15312 Foundations Of Programming Languages ((top)) Official

15312 (often denoted as a course code for graduate-level or advanced undergraduate programming language theory) dives deep into the semantic foundations of programming languages. While introductory courses focus on syntax—what a program looks like—15312 focuses on —what a program means and does . The course provides the mathematical framework to: Formally define the behavior of language features.

"Foundations of Programming Languages" (15-312 / 15312) is much more than a class; it's an intellectual expedition into the heart of computation. By the end of this demanding but rewarding course, you will have learned to see all programming languages through a unified, scientific lens. It's a course that will profoundly influence how you think about, design, and build software for the rest of your career.

Programs are viewed as state transition systems. 15312 foundations of programming languages

Syntax tells you what is written . Semantics tells you what it does .

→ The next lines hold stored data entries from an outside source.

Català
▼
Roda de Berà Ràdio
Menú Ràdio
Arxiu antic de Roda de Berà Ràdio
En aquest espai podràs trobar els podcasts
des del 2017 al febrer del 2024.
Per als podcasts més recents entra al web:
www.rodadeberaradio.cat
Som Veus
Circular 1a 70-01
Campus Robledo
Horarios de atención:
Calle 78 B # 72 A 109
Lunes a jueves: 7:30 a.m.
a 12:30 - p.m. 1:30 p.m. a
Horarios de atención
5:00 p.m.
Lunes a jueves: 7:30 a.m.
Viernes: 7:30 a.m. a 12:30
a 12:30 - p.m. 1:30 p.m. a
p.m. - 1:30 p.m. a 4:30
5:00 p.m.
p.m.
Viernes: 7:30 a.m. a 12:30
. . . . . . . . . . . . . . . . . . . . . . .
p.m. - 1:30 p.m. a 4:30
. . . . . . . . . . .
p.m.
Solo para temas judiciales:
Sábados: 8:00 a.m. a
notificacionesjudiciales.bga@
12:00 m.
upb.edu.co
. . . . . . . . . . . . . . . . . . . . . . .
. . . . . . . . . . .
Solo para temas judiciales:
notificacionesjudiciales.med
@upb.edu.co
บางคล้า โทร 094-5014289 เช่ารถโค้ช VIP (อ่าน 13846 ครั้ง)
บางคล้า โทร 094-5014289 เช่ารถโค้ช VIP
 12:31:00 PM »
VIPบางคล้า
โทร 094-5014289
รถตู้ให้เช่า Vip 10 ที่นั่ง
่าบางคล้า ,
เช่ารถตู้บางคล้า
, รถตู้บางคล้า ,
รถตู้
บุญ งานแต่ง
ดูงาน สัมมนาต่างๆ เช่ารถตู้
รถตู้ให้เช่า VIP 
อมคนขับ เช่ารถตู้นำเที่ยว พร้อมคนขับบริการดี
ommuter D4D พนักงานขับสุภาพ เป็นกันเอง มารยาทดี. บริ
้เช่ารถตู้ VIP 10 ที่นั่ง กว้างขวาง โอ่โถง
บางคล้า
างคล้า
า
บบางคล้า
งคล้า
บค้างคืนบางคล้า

The rules the compiler checks before running the code (e.g., type checking). 15312 (often denoted as a course code for

The Preservation theorem (or Subject Reduction) states that if a well-typed program takes an execution step, the resulting program has the exact same type as the original. Evaluation preserves the meaning and safety guarantees of the type system. Together, . Abstract Syntax and Structural Induction

Assigns a mathematical object (like a function or a set) to each program phrase, defining meaning in terms of mathematical structures. "Foundations of Programming Languages" (15-312 / 15312) is

We'll implement this feature in a fictional language called "PolyLambda".